DATA TO EXAMINE below:

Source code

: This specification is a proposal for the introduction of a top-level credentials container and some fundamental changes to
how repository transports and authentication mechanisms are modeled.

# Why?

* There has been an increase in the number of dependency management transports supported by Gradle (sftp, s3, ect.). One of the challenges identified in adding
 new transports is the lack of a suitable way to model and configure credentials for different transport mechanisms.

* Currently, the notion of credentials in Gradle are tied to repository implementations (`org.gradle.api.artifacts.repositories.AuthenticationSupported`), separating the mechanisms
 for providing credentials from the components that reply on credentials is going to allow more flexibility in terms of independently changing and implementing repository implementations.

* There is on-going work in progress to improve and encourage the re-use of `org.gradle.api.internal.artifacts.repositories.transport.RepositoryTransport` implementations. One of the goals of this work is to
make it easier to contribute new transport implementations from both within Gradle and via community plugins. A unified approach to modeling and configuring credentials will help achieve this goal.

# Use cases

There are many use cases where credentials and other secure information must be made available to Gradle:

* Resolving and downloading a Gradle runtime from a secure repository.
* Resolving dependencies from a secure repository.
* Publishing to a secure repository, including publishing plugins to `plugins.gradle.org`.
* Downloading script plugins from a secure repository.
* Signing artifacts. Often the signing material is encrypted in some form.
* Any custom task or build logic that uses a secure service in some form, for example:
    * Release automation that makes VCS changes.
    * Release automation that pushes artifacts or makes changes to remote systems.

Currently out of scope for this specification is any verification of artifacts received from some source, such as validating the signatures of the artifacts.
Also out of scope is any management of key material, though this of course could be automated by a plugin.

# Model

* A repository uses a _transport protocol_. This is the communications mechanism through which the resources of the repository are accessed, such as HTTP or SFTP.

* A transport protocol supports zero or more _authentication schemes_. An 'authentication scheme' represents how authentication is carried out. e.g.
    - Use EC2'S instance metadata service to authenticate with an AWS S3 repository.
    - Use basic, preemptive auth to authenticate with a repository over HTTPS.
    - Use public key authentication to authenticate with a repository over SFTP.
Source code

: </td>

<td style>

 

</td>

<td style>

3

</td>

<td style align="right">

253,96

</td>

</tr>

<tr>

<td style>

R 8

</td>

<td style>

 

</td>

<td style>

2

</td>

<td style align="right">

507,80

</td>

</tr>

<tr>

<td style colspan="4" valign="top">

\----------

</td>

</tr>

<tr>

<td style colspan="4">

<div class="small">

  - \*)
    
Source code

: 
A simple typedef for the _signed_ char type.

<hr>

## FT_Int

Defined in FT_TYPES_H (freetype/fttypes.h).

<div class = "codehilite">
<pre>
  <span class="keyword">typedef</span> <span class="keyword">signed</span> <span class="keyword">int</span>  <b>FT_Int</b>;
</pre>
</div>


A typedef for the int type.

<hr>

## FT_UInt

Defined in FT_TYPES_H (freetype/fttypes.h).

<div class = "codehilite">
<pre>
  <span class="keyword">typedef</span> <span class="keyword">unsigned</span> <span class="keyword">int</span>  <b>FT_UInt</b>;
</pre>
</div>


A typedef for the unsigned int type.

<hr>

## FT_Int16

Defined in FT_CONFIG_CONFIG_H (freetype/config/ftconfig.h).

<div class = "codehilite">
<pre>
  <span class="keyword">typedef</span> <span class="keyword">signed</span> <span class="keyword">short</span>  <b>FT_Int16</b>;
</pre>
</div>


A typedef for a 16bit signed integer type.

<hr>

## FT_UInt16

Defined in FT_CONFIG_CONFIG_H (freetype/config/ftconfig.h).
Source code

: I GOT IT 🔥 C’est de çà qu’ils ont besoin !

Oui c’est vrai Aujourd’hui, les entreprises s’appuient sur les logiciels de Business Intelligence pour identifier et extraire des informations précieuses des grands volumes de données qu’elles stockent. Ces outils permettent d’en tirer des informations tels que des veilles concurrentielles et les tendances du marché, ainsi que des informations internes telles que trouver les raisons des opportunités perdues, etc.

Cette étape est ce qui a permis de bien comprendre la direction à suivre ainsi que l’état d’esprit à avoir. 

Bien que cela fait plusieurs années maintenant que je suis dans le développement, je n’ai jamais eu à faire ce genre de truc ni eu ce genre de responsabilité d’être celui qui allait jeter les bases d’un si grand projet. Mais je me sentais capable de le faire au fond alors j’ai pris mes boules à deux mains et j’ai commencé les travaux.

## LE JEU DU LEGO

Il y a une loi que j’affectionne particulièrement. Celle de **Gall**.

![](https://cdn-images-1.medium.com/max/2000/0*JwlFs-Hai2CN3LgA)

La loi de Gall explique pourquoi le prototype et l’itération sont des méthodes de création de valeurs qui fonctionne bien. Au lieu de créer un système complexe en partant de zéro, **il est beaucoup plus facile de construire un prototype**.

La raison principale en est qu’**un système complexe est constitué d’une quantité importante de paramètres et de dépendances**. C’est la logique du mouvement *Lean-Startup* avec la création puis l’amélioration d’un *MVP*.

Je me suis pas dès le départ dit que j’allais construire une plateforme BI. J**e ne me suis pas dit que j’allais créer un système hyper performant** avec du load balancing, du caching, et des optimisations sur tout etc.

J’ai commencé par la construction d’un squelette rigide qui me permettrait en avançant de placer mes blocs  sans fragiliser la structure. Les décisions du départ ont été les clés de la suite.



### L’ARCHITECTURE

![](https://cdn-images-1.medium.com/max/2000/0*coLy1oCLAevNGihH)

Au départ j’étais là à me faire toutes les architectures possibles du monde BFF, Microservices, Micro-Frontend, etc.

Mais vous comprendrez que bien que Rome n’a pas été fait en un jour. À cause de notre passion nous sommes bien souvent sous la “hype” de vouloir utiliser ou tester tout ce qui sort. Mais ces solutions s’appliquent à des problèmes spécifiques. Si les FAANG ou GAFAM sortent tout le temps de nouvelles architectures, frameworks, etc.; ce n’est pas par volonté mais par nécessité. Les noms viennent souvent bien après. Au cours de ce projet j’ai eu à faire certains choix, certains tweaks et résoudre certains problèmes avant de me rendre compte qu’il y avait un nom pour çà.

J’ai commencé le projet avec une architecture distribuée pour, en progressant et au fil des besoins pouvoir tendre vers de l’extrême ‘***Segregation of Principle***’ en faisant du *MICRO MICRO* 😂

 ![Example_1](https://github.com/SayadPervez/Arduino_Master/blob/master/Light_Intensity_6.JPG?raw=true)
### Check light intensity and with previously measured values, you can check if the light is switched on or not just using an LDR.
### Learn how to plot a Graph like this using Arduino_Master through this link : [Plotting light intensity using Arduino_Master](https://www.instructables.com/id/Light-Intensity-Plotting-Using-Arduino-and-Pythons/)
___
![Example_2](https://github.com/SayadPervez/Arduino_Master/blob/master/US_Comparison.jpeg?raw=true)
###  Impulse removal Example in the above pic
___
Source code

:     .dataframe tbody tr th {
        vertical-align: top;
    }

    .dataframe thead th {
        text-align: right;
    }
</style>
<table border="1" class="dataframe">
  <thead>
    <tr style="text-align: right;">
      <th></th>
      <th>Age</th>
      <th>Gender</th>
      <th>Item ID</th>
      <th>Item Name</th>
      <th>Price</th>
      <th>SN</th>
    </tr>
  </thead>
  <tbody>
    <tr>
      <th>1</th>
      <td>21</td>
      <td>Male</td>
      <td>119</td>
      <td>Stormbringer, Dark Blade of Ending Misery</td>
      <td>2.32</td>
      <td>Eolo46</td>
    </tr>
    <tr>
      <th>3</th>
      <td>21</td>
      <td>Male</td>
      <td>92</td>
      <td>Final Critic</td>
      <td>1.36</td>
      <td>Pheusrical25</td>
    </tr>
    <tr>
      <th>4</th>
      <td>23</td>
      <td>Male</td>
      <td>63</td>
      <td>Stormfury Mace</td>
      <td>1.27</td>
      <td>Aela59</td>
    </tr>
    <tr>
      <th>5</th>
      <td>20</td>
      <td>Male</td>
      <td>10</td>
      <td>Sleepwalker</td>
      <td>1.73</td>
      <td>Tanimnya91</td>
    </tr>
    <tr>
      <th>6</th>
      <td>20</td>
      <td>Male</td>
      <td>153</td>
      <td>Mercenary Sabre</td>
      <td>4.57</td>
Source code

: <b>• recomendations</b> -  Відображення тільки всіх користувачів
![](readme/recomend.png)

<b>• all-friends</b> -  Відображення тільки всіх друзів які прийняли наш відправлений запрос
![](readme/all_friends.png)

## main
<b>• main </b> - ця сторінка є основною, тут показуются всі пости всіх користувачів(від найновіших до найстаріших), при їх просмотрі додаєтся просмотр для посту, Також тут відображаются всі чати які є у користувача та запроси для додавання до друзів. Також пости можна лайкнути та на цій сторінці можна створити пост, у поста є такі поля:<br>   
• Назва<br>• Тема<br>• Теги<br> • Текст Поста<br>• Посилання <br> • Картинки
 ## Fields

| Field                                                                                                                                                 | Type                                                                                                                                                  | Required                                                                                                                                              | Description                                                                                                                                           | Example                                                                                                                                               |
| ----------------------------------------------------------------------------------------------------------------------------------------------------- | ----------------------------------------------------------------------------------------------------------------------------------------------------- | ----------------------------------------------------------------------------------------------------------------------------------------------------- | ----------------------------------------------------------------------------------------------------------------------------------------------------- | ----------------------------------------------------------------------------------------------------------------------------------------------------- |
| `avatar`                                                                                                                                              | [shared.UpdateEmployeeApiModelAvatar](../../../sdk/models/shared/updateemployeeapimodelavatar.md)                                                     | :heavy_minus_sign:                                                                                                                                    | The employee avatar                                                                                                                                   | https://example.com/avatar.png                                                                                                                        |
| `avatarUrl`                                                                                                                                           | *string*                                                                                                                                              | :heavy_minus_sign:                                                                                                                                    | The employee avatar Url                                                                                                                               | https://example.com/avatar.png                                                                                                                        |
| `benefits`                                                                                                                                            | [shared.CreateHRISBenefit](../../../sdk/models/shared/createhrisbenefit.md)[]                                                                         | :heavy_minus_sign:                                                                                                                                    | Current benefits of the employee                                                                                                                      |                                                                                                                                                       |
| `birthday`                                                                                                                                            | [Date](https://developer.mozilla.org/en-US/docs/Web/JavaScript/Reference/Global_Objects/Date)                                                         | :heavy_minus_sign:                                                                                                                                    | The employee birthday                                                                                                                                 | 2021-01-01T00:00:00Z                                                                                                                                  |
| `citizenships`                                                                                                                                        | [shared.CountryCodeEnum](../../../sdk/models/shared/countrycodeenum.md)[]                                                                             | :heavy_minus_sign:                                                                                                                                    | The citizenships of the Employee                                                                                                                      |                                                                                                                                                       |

End of DATA TO EXAMINE.

→ WORK ORDER
Rewrite the rows from the first line through the line that contains "There are many", replacing "transports" with "protocols" and leaving everything else unchanged.

→ TASK OUTPUT
Source code

: This specification is a proposal for the introduction of a top-level credentials container and some fundamental changes to
how repository protocols and authentication mechanisms are modeled.

# Why?

* There has been an increase in the number of dependency management protocols supported by Gradle (sftp, s3, ect.). One of the challenges identified in adding
 new protocols is the lack of a suitable way to model and configure credentials for different transport mechanisms.

* Currently, the notion of credentials in Gradle are tied to repository implementations (`org.gradle.api.artifacts.repositories.AuthenticationSupported`), separating the mechanisms
 for providing credentials from the components that reply on credentials is going to allow more flexibility in terms of independently changing and implementing repository implementations.

* There is on-going work in progress to improve and encourage the re-use of `org.gradle.api.internal.artifacts.repositories.transport.RepositoryTransport` implementations. One of the goals of this work is to
make it easier to contribute new transport implementations from both within Gradle and via community plugins. A unified approach to modeling and configuring credentials will help achieve this goal.

# Use cases

There are many use cases where credentials and other secure information must be made available to Gradle:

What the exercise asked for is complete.